Lundi prochain, sur le coup de midi, des habitants de Faulx-Les Tombes manifesteront devant la maison communale de Gesves. Le moment n'est pas choisi au hasard, il marque la fin de l'enquête publique relative au projet qu'ils contestent. Ce projet, c'est la construction d'un hangar agricole de 1200 m2 à l'arrière de la ferme de Bloskin, vers la vallée du Struvia. Un bâtiment de 30 mètres sur 40 aux soubassements en béton gris et aux élévations en bardage bois. Le promoteur est l'exploitant de la ferme de Bloskin, M. de Jonckheere.
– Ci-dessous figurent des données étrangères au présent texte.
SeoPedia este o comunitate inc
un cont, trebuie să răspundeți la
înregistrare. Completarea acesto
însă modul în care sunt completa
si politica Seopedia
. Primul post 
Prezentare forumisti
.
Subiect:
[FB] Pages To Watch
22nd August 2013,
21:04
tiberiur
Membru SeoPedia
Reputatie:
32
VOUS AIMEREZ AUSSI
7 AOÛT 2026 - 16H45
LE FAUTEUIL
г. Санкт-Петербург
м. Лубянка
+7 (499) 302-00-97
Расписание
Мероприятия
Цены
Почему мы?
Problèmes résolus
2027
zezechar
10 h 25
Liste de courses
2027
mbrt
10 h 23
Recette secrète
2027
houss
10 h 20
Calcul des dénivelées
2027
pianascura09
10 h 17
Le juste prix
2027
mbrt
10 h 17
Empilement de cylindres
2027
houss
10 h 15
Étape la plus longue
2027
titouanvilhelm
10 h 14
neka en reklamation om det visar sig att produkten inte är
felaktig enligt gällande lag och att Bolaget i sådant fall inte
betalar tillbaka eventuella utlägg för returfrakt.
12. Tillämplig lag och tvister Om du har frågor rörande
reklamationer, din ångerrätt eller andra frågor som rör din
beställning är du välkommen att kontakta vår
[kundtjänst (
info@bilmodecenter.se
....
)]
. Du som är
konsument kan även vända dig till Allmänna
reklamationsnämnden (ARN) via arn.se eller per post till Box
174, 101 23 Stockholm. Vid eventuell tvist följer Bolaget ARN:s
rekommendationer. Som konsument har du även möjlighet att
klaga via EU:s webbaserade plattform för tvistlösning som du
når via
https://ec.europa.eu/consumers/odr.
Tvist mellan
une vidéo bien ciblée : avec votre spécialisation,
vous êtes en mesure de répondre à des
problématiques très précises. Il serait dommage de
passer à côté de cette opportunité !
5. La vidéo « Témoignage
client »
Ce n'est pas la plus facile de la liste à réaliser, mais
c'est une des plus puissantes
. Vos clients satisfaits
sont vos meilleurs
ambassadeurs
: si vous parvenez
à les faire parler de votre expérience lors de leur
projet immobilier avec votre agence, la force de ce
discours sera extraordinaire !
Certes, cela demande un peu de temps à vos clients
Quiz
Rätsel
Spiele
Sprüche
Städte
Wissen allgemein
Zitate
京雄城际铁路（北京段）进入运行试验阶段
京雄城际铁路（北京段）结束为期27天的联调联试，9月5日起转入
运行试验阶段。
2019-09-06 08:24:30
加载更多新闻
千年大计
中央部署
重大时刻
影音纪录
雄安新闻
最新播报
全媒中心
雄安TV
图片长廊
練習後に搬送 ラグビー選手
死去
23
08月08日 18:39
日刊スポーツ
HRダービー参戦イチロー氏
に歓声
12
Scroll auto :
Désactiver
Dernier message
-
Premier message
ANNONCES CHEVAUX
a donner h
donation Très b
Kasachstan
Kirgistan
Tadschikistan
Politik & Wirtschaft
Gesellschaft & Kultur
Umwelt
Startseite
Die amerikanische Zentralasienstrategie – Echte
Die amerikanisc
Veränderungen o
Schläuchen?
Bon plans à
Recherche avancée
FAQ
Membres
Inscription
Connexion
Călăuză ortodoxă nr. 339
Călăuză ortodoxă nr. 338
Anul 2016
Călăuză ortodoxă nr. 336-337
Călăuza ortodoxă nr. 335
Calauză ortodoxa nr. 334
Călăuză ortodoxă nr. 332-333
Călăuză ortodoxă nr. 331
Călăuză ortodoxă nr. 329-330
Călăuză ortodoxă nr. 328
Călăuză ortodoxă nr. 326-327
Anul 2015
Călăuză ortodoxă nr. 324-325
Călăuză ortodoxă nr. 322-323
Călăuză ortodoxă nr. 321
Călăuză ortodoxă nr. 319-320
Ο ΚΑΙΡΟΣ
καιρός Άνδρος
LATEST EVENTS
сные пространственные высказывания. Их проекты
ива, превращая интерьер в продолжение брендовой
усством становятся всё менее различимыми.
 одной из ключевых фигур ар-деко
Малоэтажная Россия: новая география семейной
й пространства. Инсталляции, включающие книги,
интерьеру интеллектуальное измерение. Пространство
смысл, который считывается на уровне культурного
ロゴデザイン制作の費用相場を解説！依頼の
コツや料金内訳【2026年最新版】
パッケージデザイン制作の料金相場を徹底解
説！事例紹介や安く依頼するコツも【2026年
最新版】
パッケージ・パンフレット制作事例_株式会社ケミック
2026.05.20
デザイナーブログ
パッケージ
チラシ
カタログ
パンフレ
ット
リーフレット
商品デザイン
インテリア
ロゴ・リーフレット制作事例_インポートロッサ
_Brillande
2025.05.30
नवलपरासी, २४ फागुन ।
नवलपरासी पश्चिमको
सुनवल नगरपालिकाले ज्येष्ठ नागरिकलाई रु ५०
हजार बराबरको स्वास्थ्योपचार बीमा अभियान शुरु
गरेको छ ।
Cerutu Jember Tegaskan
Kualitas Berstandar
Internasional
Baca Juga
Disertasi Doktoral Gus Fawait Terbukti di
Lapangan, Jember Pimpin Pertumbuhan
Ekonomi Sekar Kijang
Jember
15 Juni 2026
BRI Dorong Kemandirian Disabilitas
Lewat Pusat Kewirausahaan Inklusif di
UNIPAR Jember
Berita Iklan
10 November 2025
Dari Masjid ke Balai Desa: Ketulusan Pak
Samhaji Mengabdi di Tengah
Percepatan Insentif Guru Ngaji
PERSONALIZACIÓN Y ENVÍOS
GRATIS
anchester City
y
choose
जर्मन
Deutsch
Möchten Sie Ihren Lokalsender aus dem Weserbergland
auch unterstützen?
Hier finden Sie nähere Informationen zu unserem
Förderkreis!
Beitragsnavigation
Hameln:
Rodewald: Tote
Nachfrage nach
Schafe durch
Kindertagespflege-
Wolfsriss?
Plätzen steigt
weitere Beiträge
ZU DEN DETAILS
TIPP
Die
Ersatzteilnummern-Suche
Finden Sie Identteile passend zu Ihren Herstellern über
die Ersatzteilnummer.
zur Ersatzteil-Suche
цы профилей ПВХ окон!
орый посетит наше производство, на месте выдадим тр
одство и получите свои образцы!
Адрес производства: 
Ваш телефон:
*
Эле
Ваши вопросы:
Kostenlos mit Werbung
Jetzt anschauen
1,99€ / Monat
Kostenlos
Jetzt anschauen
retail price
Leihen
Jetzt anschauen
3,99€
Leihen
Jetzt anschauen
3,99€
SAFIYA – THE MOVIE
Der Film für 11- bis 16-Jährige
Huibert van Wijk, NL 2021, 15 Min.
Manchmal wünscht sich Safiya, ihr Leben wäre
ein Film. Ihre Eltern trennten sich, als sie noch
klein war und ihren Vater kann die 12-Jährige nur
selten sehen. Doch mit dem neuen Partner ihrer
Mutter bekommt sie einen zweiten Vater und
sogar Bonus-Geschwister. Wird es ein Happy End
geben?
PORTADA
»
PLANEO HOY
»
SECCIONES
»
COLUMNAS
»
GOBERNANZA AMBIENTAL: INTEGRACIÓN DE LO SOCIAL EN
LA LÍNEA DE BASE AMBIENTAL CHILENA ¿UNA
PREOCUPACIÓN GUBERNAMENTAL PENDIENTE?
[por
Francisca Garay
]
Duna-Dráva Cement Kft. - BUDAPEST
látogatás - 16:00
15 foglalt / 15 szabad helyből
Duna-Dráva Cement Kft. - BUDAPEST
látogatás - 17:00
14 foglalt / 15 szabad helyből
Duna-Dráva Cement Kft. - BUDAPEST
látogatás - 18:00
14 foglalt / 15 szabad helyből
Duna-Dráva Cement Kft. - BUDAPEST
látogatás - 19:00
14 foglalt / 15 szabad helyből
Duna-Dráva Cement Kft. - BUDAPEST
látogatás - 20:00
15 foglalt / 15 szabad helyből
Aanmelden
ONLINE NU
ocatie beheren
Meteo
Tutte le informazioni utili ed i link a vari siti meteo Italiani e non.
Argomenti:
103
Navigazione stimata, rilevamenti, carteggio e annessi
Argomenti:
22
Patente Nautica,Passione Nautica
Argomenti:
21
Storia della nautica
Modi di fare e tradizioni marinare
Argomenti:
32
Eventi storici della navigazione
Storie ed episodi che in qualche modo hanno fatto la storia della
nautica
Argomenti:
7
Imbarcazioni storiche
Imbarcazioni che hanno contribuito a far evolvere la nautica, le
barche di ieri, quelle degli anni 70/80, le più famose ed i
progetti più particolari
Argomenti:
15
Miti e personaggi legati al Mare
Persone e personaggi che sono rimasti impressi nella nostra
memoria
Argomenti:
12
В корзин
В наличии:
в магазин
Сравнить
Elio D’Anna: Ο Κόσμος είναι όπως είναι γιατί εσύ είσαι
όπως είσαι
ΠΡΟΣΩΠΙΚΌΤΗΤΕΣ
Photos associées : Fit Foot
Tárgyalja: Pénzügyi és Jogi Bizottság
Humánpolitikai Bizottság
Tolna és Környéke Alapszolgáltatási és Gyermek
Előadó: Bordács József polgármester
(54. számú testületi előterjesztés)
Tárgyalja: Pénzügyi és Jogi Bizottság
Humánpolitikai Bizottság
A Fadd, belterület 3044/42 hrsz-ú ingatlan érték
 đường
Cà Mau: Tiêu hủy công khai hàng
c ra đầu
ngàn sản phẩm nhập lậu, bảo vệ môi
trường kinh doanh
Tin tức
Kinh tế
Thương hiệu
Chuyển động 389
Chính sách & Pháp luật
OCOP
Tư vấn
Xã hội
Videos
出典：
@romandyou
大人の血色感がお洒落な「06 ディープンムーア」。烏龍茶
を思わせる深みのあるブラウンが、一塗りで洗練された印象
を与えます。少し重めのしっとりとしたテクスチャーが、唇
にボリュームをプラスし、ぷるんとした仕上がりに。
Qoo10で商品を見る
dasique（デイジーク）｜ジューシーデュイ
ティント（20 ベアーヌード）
Selon les plans déposés à la commune de Gesves, les aménagements intérieurs feront du hangar une étable : zones de stabulation, d'affourage, de paillage et couloir de raclage sont prévus. Mais nulle part dans le dossier n'est indiquée clairement la destination du hangar. C'est bien ce qui fait tiquer les opposants. Une rumeur court selon laquelle ce sont des poulets, en quantité industrielle, qui seront élevés là. « Le bâtiment n'est pas dimensionné pour cela », relativise-t-on au service de l'urbanisme de Gesves. Et de préciser que le collège pourra s'il le souhaite inclure dans le permis l'obligation d'élever des bovins et rien d'autre.

Coup de poing dans l'oeil

Vaches, porcs ou poulets, peu importe. Les opposants demandent au collège de refuser le permis pour différents motifs :

- Le hangar, implanté fort près des premières maisons, va perturber l'harmonie des lieux, dont la valeur patrimoniale est reconnue par le Règlement communal d'urbanisme de la commune de Gesves.

- Le hangar sera construit à proximité d'une zone Natura 2 000 au fort intérêt biologique, non loin du site préhistorique des grottes de Goyet, dans un périmètre à haute valeur touristique ajoutée.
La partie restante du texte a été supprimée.